Розарио высказала предположение, что судья Эдвард, побуждая меня написать книгу о Дэвиде, хотел совершить последнюю подлость, открыв встречный огонь по разоблачениям Хитер Хит. Мы вернулись к исходной точке. Меня снова подозревали в нечестивых помыслах. Пытаясь внести в беседу немного ясности, я сообщила, что не вижу в поступке судьи Эдварда такого коварного намерения, что мой визит в «Гринливз» был результатом разговора, в котором я четко высказала свое мнение насчет смертной казни. И тут я вдруг вспомнила, что держу в руках пресловутый коричневый конверт с аккуратно сложенными судьей Эдвардом материалами дела.

 

10

 

Я осталась в тот вечер в Нэгс Хэд лишь потому, что уезжать назад было поздно. Недоверие Розарио и разочарование Марты казались окончательными и бесповоротными. Они ставили мне в вину то, как я попала на встречу —  через Роузбад и судью Эдварда, — что делало меня представительницей вражеского лагеря. Они подозревали меня в том, что вместо того, чтобы разделить их последние усилия по спасению Дэвида, я хочу украсть его историю и, словно кукушка, пристроить в их гнезде свое детище —  замысел романа, — чтобы они подкармливали его своими речами и поступками. В моих же глазах присутствие этих враждебно настроенных женщин портило идеальный образ Дэвида Денниса, отпечатавшийся в моей памяти. Он был намного лучше них, намного утонченнее, умнее! Они постоянно и безнадежно пытались его защищать, но этим лишь вредили ему.

Я устроилась в комнате, которую они для меня забронировали, между коридором, выходившим на паркинг, и балконом с видом на море. У меня были только сумка, паспорт, кредитная карточка и несколько долларов. На мне была одежда, которую я выбрала в это утро для прогулки по Роузбаду, а также купальник, накидка и сандалии для купания на пляже. Я приступила к ритуалу, который мне придется отныне совершать каждый вечер: стирать одежду в умывальнике, отжимать ее в полотенце и вешать сушиться у кондиционера.
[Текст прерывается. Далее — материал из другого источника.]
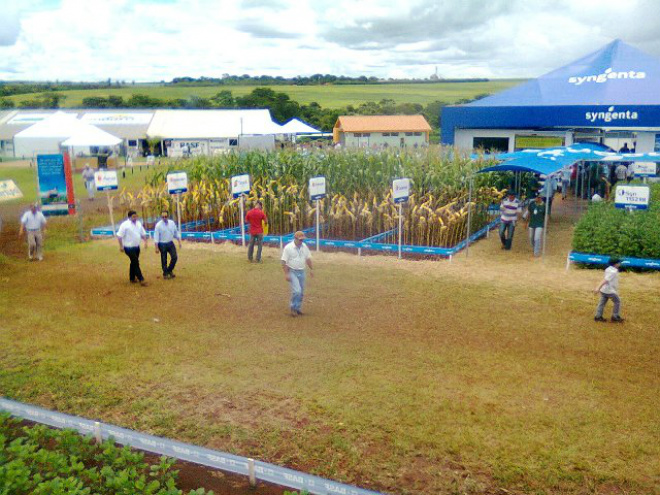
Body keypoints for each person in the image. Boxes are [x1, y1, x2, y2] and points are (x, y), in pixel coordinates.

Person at [281, 230, 313, 317]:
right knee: (297, 291)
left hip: (302, 271)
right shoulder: (288, 248)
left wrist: (311, 269)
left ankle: (298, 308)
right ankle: (293, 308)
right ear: (295, 239)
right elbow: (283, 261)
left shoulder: (304, 247)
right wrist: (286, 274)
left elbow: (308, 258)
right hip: (292, 271)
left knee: (301, 292)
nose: (301, 241)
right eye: (300, 240)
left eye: (303, 240)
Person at [117, 210, 148, 286]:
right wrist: (121, 246)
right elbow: (119, 236)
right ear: (129, 217)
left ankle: (132, 278)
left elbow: (143, 233)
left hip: (136, 247)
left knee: (133, 262)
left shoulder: (138, 224)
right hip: (128, 247)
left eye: (136, 216)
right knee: (135, 262)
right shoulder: (125, 225)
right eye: (133, 217)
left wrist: (145, 242)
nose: (135, 218)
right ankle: (141, 279)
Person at [594, 259, 624, 323]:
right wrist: (598, 287)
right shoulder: (613, 272)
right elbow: (605, 280)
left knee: (602, 303)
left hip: (604, 290)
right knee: (617, 301)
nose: (620, 264)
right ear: (615, 264)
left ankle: (598, 316)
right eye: (619, 262)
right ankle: (615, 317)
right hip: (610, 290)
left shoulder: (608, 268)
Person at [154, 210, 181, 279]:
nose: (164, 218)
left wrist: (179, 241)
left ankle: (169, 270)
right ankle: (165, 273)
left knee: (174, 257)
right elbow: (156, 237)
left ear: (168, 216)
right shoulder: (158, 225)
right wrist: (156, 247)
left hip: (170, 243)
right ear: (161, 217)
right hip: (162, 244)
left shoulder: (172, 223)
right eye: (162, 217)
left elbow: (175, 232)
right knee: (164, 259)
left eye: (165, 216)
Хор хриплых и пронизывающих криков разбудил меня. Я отодвинула штору и увидала не пляж, а сборище птиц устрашающих размеров, одеялом укрывших песок между мотелем и морем. Птицы жадно смотрели на наши балконы. Наружная застекленная дверь моих соседок приоткрылась, и чья-то рука стала бросать куски хлеба. Птицы подняли гвалт, отбирая на лету друг у друга добычу… Увидав эту оголтелую многотысячную свору, я вновь опустила штору. Стекло задребезжало от глухого шума, и я даже подумала, что оно вот-вот разлетится вдребезги.